Tuesday, July 1, 2014

Go and Go Now!

If you had asked us last Fall our plan was that by Fall 2014 we would be baby steps starting the adoption process again.  Towards the end of 2013 we started to feel the pull to start the adoption process again, but once again decided that we just were not ready.  Emotionally, Physically and most definitely Financially we were not ready, so once again it was put on the back burner.  The beginning of January our adoption agency posted that they were offering a reduced sign up fee.  We decided to sign up (I mean in an adoption you have to save money anywhere you can right?), but still did not plan on starting the process until, at the earliest, Summer.  I filled out the form and when I got to the part where it asks for references I seriously think I had my first ever anxiety attack.  At this point Konnor was really struggling with sleep and I just couldn't, I mean ABSOLUTELY COULD NOT handle another child until we got these sleep issues under control.  If I put peoples names on this paper they would call them and then what would happen.....we would be adopting again and I just was not there yet.  So......back burner again.  This was about the 2-3rd week of January.  I prayed and prayed and prayed.  I very frankly told God that if he wanted us to do this then he was just going to have to smack me in the face with it, b/c I was not ready!  Well, let's just say it is not wise to give the man upstairs ultimatums.

So here we are just a few days before the end of January.  I am at work on lunch break browsing my email/FB and BOOM!  I saw the face of the most beautiful little girl.  She just took my breath away.  I came up with all the reasons for me to not even  read why our agency was advocating for her, 1)she is older than we were considering and would only be 1 year younger than Konnor and almost 3 by the time she came home, 2) she had a neurological condition that I could't even pronounce let alone know what it is or how this would effect her long term.  3) Hello, see above, I was not ready!!!  Despite all these perfectly logical arguments I just could not get this little girl out of my head.  So here was my failsafe plan......Call Mark and explain the situation and he can be the one to tell me "No." Well guess what his response was......."see if the agency can put her file on hold and we will get it reviewed."  Ummmm, excuse me.  You were supposed to reign me in dear Husband of mine!

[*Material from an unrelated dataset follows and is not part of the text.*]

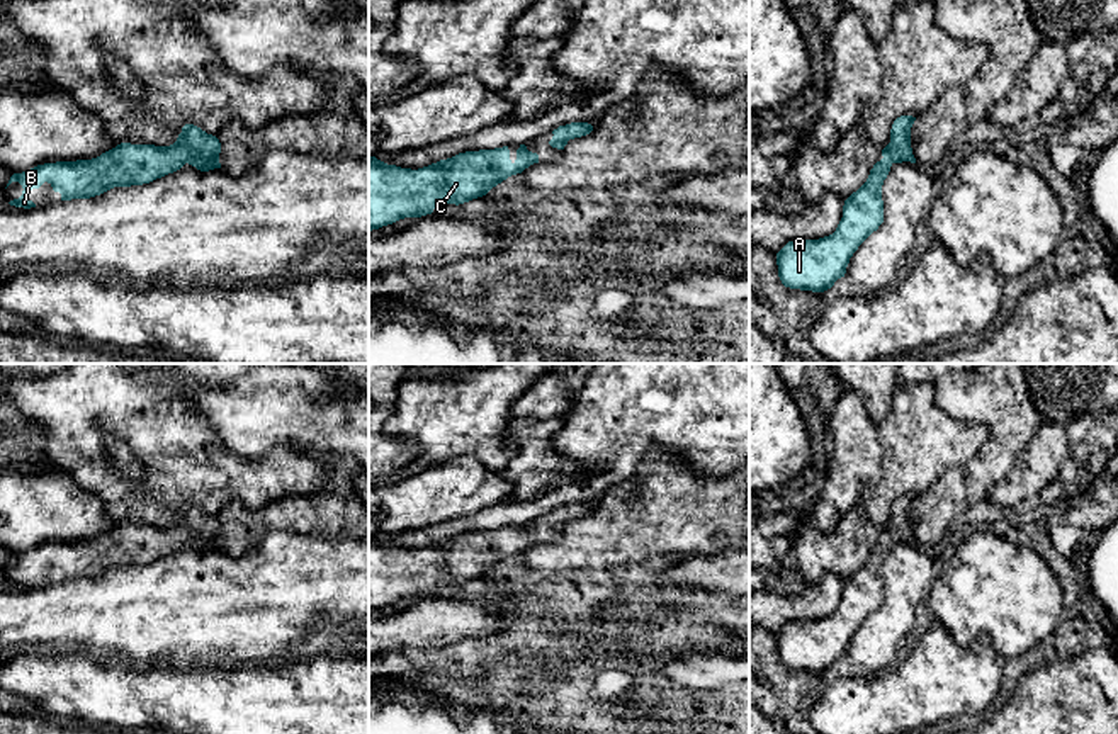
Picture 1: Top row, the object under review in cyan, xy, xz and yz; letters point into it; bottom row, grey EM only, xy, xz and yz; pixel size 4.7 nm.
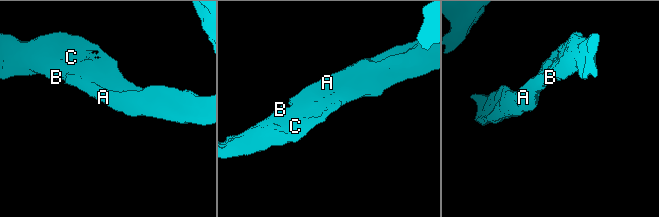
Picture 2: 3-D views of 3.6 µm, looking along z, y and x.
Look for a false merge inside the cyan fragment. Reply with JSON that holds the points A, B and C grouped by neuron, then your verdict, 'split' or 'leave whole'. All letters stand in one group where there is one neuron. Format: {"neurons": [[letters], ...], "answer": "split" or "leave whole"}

So we placed this little girl's file on hold and consulted Neurologists and Pediatricians to get an idea of what we would be dealing with and then we prayed.  After a week and much communication with our agency we still had many unanswered questions and decided that we were not the family for her.  We agreed to revisit her file if any new information became available, but at this time we did not feel equipped with the information we had to deal with the possible long term effects of this condition.  We decided to take God's not so subtle hint and start the adoption process again, slowly.  So the application went in and when I got the contract back I sat on it for 3 weeks before even looking at it.  I was back in "I'm not ready mode."  So once again God gave me a little nudge in the way of providing a glowing update on the little girl we had previously been considering.  Oh this made it soooo hard.  I still felt very drawn to this little girl, but after much discussion, prayer and heart searching I realized that my role was to help advocate and find her family, but that I was not meant to be her Mommy.  I cried and cried.  I felt like my heart was completely broken.  I knew she wasn't meant to be MY daughter, but I just couldn't stand that she was still waiting for a family.  Then at the beginning of April we got word that a family had in fact committed to bringing her home and making her their daughter.  I was overjoyed for her.

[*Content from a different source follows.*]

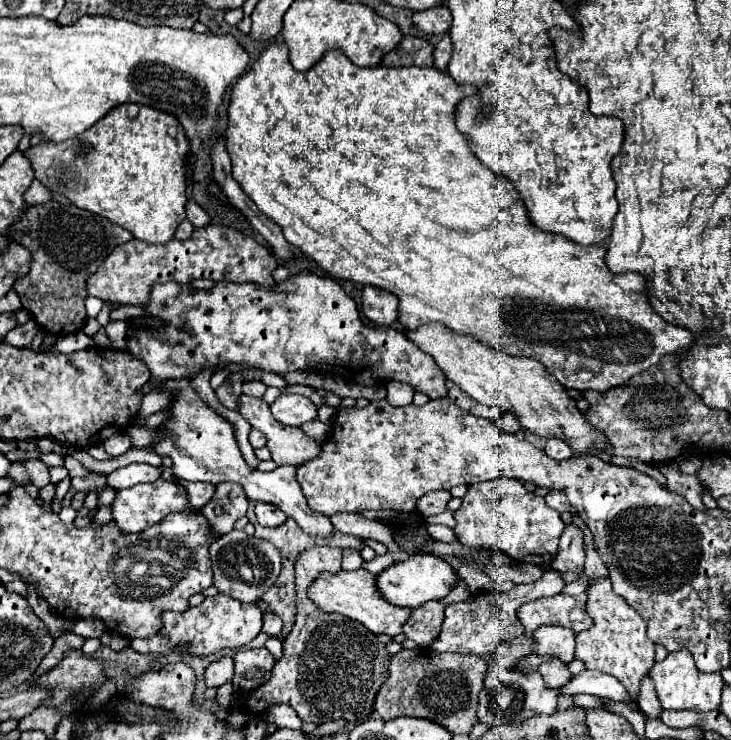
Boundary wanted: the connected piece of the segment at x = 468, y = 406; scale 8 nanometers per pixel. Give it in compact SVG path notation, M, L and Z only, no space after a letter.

Even though God had made it perfectly clear to me that we were to get a move on with bringing our next little one home I managed to come up with one more stall tactic.  We didn't have the money for the home study.  Many of you know we have been working diligently on becoming a debt free home, and while we are a few years away from being completely debt free we had set certain expectations of where we would be financially before we would adopt again.  So it all came down to our taxes.  We had pre-let's start another adoption, decided exactly what we would use our tax money to pay off and that wouldn't leave us any money for a home study.  Didn't I mention above that you should not give God ultimatums?  Well I had kind of put it out there that if he could just get us through the home study I would sell, trade and fundraise my tush off to get us the rest of the way to our baby.  I just needed a starting point.  Well, our taxes came back and we would have, almost to the dollar, enough to pay off the things we had previously planned AND pay for our home study.  Okay God, I can take a not so subtle hint when I see one.  So from there I got to work.  Scheduling physicals, home study visits, filling out mounds of paperwork, fingerprints, etc.... and it's official, WE ARE ADOPTING AGAIN!  I figure this is long enough so I will fill you in on where exactly we are in the process in a few days, but I will leave you with this thought, if God is pushing you to do something stop resisting and Go.  Go and Go Now!  Because His plans are always the right plans and you can try resisting like I did, but in the end you will find so much peace in just listening and obeying.